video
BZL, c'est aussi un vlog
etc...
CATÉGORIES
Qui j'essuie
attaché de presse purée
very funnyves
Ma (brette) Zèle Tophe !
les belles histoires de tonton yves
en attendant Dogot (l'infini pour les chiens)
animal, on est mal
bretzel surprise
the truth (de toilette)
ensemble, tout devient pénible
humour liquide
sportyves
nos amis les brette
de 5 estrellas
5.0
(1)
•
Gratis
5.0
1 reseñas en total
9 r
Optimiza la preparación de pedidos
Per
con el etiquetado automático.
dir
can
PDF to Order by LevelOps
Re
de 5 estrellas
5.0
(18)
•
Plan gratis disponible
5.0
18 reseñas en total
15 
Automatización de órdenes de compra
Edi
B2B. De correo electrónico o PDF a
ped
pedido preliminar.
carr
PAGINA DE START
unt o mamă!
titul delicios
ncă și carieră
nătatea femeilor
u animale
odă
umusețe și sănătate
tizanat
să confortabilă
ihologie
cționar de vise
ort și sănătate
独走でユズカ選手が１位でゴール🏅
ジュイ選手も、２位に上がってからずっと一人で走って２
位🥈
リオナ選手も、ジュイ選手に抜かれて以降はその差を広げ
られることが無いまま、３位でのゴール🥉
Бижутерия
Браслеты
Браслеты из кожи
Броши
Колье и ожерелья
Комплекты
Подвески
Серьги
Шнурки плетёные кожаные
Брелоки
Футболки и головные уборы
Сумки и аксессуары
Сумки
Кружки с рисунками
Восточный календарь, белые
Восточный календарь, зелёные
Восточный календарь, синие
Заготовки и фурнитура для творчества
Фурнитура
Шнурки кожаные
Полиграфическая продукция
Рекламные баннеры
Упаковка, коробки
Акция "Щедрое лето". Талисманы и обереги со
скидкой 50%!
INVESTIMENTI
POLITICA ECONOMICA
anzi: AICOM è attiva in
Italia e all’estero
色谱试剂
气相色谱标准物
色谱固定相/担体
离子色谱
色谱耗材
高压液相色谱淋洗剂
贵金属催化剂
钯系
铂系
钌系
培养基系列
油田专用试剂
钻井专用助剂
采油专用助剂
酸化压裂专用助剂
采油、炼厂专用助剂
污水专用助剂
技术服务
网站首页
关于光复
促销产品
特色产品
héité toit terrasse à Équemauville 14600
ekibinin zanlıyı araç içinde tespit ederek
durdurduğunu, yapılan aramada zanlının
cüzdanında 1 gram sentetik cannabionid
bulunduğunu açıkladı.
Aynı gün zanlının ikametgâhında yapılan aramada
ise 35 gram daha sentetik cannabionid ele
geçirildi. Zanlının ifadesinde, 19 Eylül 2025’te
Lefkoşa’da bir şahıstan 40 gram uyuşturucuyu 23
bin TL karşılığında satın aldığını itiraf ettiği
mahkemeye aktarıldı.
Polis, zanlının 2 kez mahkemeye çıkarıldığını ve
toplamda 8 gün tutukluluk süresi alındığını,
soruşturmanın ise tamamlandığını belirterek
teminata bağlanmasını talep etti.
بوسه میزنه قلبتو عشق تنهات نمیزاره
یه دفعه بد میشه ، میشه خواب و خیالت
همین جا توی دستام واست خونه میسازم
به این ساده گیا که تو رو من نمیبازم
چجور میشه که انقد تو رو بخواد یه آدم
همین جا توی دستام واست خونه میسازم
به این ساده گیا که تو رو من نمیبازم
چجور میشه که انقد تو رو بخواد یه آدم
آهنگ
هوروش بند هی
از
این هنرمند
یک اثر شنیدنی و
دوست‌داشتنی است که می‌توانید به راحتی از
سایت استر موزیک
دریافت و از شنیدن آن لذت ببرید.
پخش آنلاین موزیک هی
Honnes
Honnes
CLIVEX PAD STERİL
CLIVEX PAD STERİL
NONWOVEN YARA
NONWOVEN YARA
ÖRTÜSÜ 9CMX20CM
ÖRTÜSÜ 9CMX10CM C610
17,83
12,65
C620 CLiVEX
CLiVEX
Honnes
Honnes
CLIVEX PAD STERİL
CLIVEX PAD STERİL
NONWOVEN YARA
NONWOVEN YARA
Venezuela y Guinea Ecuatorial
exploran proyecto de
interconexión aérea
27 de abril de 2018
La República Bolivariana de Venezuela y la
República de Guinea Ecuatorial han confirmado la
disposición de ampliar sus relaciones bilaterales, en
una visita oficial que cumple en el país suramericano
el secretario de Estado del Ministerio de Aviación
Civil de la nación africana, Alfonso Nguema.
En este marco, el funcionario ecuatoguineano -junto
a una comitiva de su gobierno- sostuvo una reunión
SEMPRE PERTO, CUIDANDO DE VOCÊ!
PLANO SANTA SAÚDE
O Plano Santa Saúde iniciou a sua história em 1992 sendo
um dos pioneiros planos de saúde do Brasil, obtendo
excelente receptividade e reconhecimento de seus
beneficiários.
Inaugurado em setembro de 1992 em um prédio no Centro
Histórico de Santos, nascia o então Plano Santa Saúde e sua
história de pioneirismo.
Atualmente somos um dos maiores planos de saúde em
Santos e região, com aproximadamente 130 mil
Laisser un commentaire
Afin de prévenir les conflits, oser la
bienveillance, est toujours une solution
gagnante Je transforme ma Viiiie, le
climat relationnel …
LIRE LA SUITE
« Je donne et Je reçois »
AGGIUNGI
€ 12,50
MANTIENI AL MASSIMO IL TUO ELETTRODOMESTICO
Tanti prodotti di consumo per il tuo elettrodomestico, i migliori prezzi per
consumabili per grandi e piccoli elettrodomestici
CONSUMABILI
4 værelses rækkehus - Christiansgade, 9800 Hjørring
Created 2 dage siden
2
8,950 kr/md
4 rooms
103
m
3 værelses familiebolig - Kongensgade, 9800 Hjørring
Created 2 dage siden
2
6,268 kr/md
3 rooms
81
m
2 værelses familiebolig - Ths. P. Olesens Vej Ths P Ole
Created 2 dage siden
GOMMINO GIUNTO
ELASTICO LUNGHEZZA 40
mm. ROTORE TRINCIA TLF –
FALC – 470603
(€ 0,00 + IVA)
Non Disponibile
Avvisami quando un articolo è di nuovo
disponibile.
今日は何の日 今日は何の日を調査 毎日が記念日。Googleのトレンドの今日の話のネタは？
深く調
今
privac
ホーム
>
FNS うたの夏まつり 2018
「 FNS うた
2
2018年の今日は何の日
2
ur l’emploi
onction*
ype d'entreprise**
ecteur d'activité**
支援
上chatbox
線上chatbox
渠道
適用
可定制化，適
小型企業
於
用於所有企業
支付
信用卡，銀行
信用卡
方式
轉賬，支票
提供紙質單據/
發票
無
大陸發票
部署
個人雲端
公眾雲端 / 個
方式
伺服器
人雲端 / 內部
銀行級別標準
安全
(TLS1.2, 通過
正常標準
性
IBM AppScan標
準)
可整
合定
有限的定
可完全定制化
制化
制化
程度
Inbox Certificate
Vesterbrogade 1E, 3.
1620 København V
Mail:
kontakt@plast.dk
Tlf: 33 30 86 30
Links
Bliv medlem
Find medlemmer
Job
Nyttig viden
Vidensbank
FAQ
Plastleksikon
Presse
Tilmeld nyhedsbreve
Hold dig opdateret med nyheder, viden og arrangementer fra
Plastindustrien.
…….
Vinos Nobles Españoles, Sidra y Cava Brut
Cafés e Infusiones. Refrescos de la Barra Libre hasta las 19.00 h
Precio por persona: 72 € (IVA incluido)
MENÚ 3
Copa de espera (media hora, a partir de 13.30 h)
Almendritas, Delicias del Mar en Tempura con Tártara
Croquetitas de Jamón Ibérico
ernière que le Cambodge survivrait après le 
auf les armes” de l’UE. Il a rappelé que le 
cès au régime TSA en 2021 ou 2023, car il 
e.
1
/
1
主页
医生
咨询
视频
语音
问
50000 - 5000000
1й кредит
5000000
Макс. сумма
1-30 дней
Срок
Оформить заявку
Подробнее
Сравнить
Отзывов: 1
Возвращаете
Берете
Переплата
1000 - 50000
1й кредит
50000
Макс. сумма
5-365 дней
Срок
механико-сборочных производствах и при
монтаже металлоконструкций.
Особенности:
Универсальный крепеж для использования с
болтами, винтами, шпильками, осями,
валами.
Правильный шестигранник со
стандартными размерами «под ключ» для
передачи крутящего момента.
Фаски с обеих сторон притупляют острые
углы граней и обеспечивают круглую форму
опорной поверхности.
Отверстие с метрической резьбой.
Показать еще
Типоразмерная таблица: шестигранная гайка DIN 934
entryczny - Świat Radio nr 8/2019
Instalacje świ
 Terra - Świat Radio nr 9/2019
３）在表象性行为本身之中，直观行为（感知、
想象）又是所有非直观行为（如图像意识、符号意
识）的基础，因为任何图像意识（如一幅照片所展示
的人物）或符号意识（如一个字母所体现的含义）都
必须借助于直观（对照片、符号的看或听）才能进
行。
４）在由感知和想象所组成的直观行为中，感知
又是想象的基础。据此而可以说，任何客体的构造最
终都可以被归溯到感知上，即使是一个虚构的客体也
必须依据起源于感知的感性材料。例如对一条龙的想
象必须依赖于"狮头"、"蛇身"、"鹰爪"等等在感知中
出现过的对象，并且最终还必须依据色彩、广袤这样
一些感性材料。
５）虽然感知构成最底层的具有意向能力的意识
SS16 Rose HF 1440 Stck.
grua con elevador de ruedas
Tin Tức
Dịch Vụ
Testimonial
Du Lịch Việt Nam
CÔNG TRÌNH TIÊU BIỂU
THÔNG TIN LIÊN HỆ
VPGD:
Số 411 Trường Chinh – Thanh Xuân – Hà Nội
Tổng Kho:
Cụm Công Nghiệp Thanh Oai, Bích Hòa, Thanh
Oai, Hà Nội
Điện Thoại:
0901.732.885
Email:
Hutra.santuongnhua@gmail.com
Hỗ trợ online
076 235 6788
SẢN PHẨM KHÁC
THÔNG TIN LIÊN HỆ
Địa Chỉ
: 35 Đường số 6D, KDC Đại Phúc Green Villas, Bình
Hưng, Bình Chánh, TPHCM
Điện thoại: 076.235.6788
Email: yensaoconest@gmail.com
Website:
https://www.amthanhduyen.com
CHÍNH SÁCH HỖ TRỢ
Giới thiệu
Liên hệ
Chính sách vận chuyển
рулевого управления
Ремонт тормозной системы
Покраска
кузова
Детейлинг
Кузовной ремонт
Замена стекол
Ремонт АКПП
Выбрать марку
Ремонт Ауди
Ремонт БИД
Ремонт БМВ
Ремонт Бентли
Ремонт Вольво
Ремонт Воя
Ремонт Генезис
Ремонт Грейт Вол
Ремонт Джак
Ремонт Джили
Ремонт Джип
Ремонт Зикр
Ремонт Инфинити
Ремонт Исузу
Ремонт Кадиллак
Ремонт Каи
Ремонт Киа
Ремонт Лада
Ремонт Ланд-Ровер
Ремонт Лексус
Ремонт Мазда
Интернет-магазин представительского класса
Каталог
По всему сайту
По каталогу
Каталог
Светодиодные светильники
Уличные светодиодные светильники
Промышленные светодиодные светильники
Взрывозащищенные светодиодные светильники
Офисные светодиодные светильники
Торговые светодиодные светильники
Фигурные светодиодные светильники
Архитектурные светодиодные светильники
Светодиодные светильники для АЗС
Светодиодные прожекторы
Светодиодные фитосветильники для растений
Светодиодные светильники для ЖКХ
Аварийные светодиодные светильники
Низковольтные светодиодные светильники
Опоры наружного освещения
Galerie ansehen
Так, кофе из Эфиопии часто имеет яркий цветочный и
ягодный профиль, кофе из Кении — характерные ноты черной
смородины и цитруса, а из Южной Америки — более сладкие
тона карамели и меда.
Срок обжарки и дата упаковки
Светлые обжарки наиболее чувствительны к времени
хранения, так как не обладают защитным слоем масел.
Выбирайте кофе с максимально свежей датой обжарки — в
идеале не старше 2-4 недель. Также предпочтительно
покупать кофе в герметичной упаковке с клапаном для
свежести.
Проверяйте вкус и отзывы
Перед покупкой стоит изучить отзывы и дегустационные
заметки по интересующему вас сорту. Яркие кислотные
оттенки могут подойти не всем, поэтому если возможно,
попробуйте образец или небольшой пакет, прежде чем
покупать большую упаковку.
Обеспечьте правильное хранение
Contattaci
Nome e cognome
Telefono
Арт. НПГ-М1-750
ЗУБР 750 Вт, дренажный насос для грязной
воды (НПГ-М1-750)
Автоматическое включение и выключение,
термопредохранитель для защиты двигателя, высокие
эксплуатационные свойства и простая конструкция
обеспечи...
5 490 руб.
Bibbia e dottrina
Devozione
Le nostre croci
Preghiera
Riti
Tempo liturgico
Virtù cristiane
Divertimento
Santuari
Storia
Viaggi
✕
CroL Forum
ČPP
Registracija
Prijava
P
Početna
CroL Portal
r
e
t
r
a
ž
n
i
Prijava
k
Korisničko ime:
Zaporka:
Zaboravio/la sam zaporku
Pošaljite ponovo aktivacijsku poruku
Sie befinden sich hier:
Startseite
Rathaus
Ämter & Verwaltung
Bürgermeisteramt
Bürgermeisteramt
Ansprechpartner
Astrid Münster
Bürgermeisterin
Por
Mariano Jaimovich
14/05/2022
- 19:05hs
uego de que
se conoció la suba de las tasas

-------

### Work instructions:
Give the number of lines in the entries that contain the string "familiebolig", matching case exactly. Reply with the number alone.

### Solution for this task:
2